Required action a:
Copy the passage of the Emachines discussion that starts at "They were never" and ends at "technology was advancing.".

Excerpt to read:

Of all the machines an Emachine. Those were the cheapest and worst built computers ever. They were often obsolete the moment they were sold.
I guess that makes the irony even more delicious.
They were never obsolete because, as it says on the sticker (that no one on the internet can ever seem to be bothered to read), that you can replace it every 2 years for new, more modern system for only 99 bucks.
and quite frankly, thats a fucking steal, considering what PC prices were like back in the late 90s, and with how fast technology was advancing.
The trick was closing down your PC company before the two years are out.

Ah yes, totally legible sticker
For crying out loud, thank you!
Power users didn’t flock to these, but they were awesome for a certain demographic. Low skill early tech adopters. Grandma, grampa, mom and dad. Dudes out in rural areas, like my friend’s dad, who only needed to use the PC for 30 minutes a day to keep his farm operation running and couldn’t give 2 shits.
Yep.
Several family members had these exact 433mhz emachines with the stickers. They were not power users, they were not gamers… They were people who typed with one finger chicken pecking to check email
I used to be a retail PC service tech back when these things were new. I remember scoffing at the “never obsolete” tag. They were obsolete while still new in the box.

Required action b:
How many lines of the entries contain the string "told", counting only exact case matches? Reply with the number alone.

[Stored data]
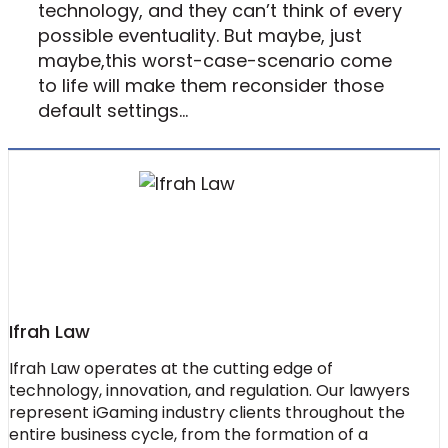
technology, and they can’t think of every
possible eventuality. But maybe, just
maybe,this worst-case-scenario come
to life will make them reconsider those
default settings…
Ifrah Law
Ifrah Law operates at the cutting edge of
technology, innovation, and regulation. Our lawyers
represent iGaming industry clients throughout the
entire business cycle, from the formation of a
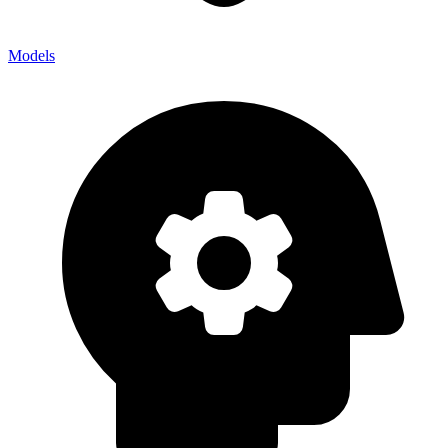
Models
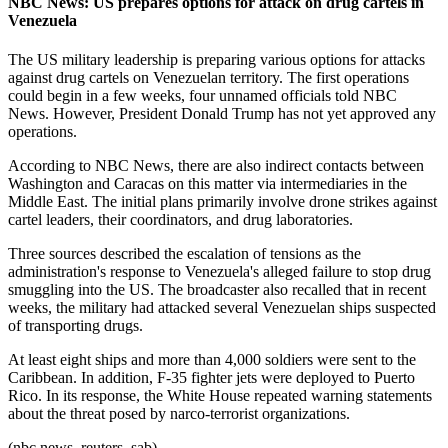
NBC News: US prepares options for attack on drug cartels in
Venezuela
The US military leadership is preparing various options for attacks
against drug cartels on Venezuelan territory. The first operations
could begin in a few weeks, four unnamed officials told NBC
News. However, President Donald Trump has not yet approved any
operations.
According to NBC News, there are also indirect contacts between
Washington and Caracas on this matter via intermediaries in the
Middle East. The initial plans primarily involve drone strikes against
cartel leaders, their coordinators, and drug laboratories.
Three sources described the escalation of tensions as the
administration's response to Venezuela's alleged failure to stop drug
smuggling into the US. The broadcaster also recalled that in recent
weeks, the military had attacked several Venezuelan ships suspected
of transporting drugs.
At least eight ships and more than 4,000 soldiers were sent to the
Caribbean. In addition, F-35 fighter jets were deployed to Puerto
Rico. In its response, the White House repeated warning statements
about the threat posed by narco-terrorist organizations.
(nbc news, reuters, sab)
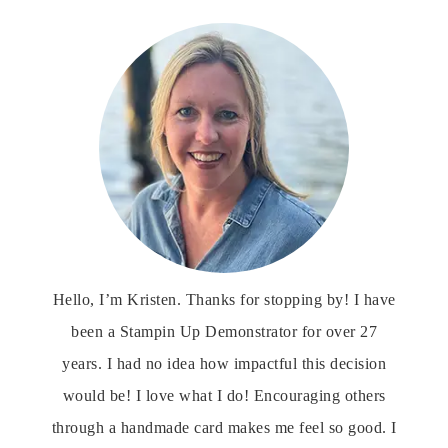
Hello, I’m Kristen. Thanks for stopping by! I have
been a Stampin Up Demonstrator for over 27
years. I had no idea how impactful this decision
would be! I love what I do! Encouraging others
through a handmade card makes me feel so good. I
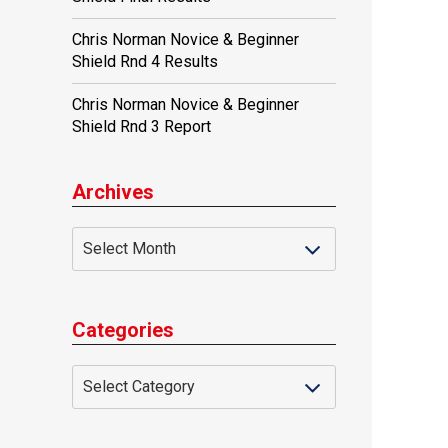
Chris Norman Novice & Beginner
Shield Rnd 4 Results
Chris Norman Novice & Beginner
Shield Rnd 3 Report
Archives
Categories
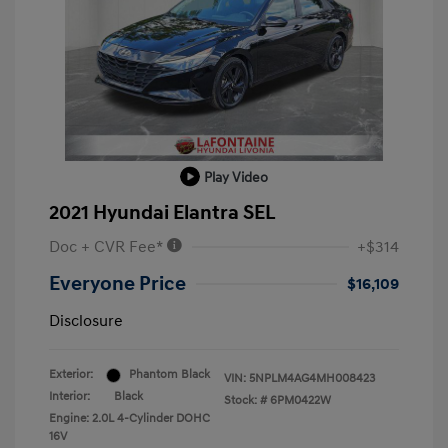
Play Video
2021 Hyundai Elantra SEL
Doc + CVR Fee*
+$314
Everyone Price
$16,109
Disclosure
Exterior:
Phantom Black
VIN:
5NPLM4AG4MH008423
Interior:
Black
Stock: #
6PM0422W
Engine: 2.0L 4-Cylinder DOHC
16V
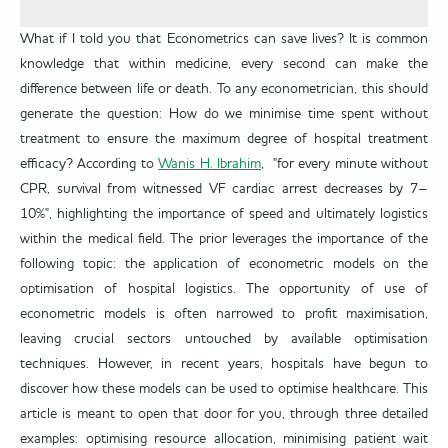
What if I told you that Econometrics can save lives? It is common
knowledge that within medicine, every second can make the
difference between life or death. To any econometrician, this should
generate the question: How do we minimise time spent without
treatment to ensure the maximum degree of hospital treatment
efficacy? According to
Wanis H. Ibrahim
, "for every minute without
CPR, survival from witnessed VF cardiac arrest decreases by 7–
10%", highlighting the importance of speed and ultimately logistics
within the medical field. The prior leverages the importance of the
following topic: the application of econometric models on the
optimisation of hospital logistics. The opportunity of use of
econometric models is often narrowed to profit maximisation,
leaving crucial sectors untouched by available optimisation
techniques. However, in recent years, hospitals have begun to
discover how these models can be used to optimise healthcare. This
article is meant to open that door for you, through three detailed
examples: optimising resource allocation, minimising patient wait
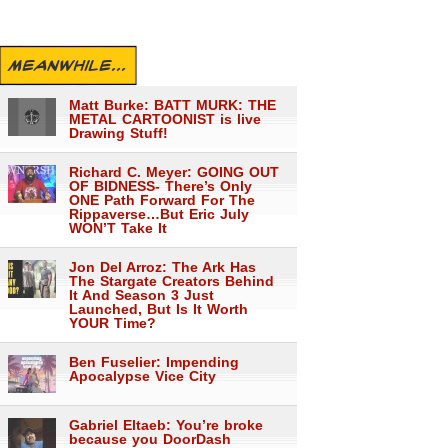
MEANWHILE...
Matt Burke: BATT MURK: THE
METAL CARTOONIST is live
Drawing Stuff!
Richard C. Meyer: GOING OUT
OF BIDNESS- There’s Only
ONE Path Forward For The
Rippaverse…But Eric July
WON’T Take It
Jon Del Arroz: The Ark Has
The Stargate Creators Behind
It And Season 3 Just
Launched, But Is It Worth
YOUR Time?
Ben Fuselier: Impending
Apocalypse Vice City
Gabriel Eltaeb: You’re broke
because you DoorDash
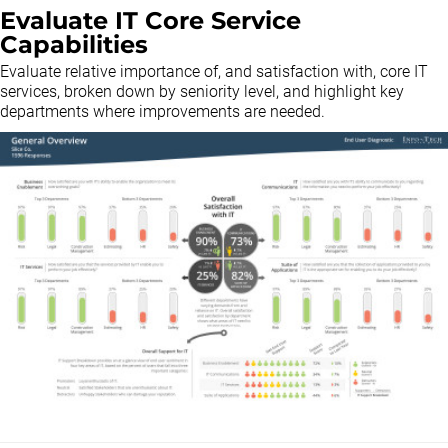
Evaluate IT Core Service
Capabilities
Evaluate relative importance of, and satisfaction with, core IT
services, broken down by seniority level, and highlight key
departments where improvements are needed.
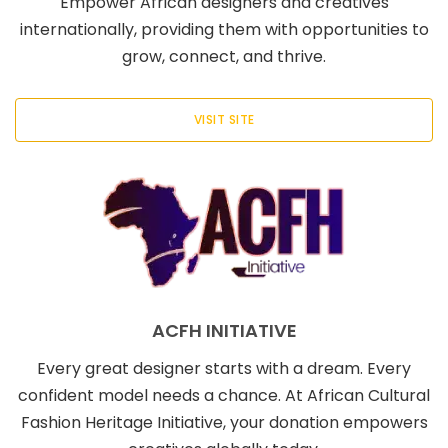
Empower African designers and creatives
internationally, providing them with opportunities to
grow, connect, and thrive.
VISIT SITE
ACFH INITIATIVE
Every great designer starts with a dream. Every
confident model needs a chance. At African Cultural
Fashion Heritage Initiative, your donation empowers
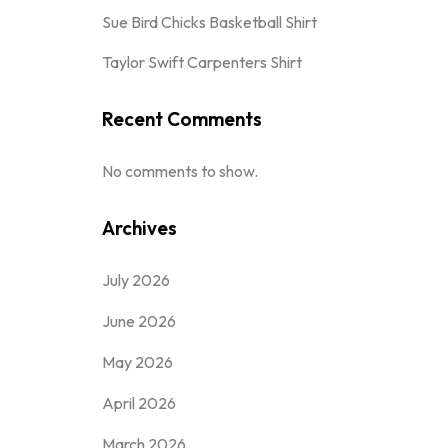
Sue Bird Chicks Basketball Shirt
Taylor Swift Carpenters Shirt
Recent Comments
No comments to show.
Archives
July 2026
June 2026
May 2026
April 2026
March 2026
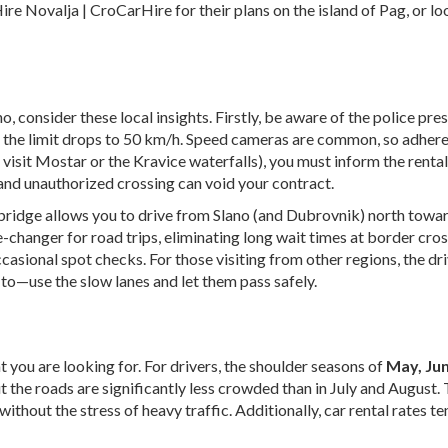
ire Novalja | CroCarHire
for their plans on the island of Pag, or l
, consider these local insights. Firstly, be aware of the police pre
e the limit drops to 50 km/h. Speed cameras are common, so adhere to
visit Mostar or the Kravice waterfalls), you must inform the renta
and unauthorized crossing can void your contract.
 bridge allows you to drive from Slano (and Dubrovnik) north towar
-changer for road trips, eliminating long wait times at border cro
sional spot checks. For those visiting from other regions, the driv
 to—use the slow lanes and let them pass safely.
t you are looking for. For drivers, the shoulder seasons of
May, Ju
t the roads are significantly less crowded than in July and August
without the stress of heavy traffic. Additionally, car rental rates 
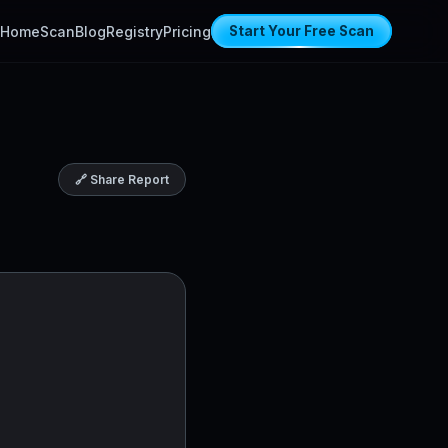
Home
Scan
Blog
Registry
Pricing
Start Your Free Scan
🔗 Share Report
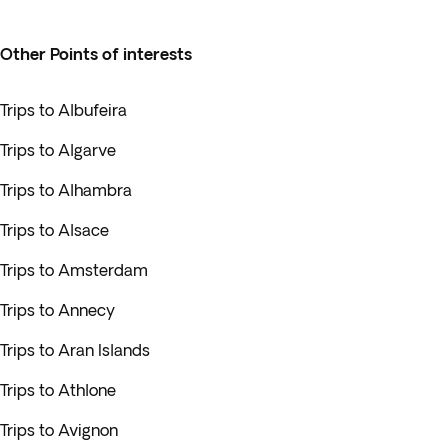
Other Points of interests
Trips to Albufeira
Trips to Algarve
Trips to Alhambra
Trips to Alsace
Trips to Amsterdam
Trips to Annecy
Trips to Aran Islands
Trips to Athlone
Trips to Avignon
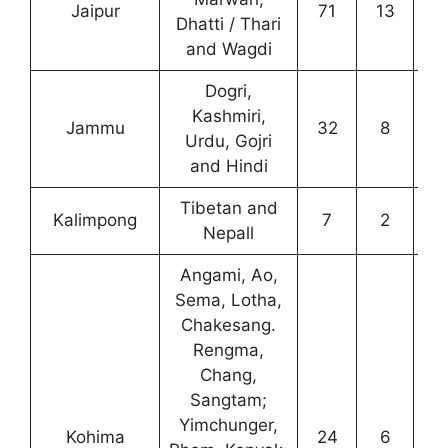
Jaipur
71
13
3
Dhatti / Thari
and Wagdi
Dogri,
Kashmiri,
Jammu
32
8
1
Urdu, Gojri
and Hindi
Tibetan and
Kalimpong
7
2
0
Nepall
Angami, Ao,
Sema, Lotha,
Chakesang.
Rengma,
Chang,
Sangtam;
Yimchunger,
Kohima
24
6
1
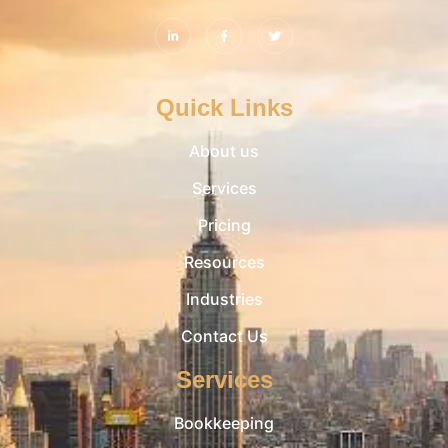
Quick Links
About us
Services
Pricing
Resources
Industries
Contact Us
Services
Bookkeeping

Task result a:
They were never obsolete because, as it says on the sticker (that no one on the internet can ever seem to be bothered to read), that you can replace it every 2 years for new, more modern system for only 99 bucks.
and quite frankly, thats a fucking steal, considering what PC prices were like back in the late 90s, and with how fast technology was advancing.

Task result b:
2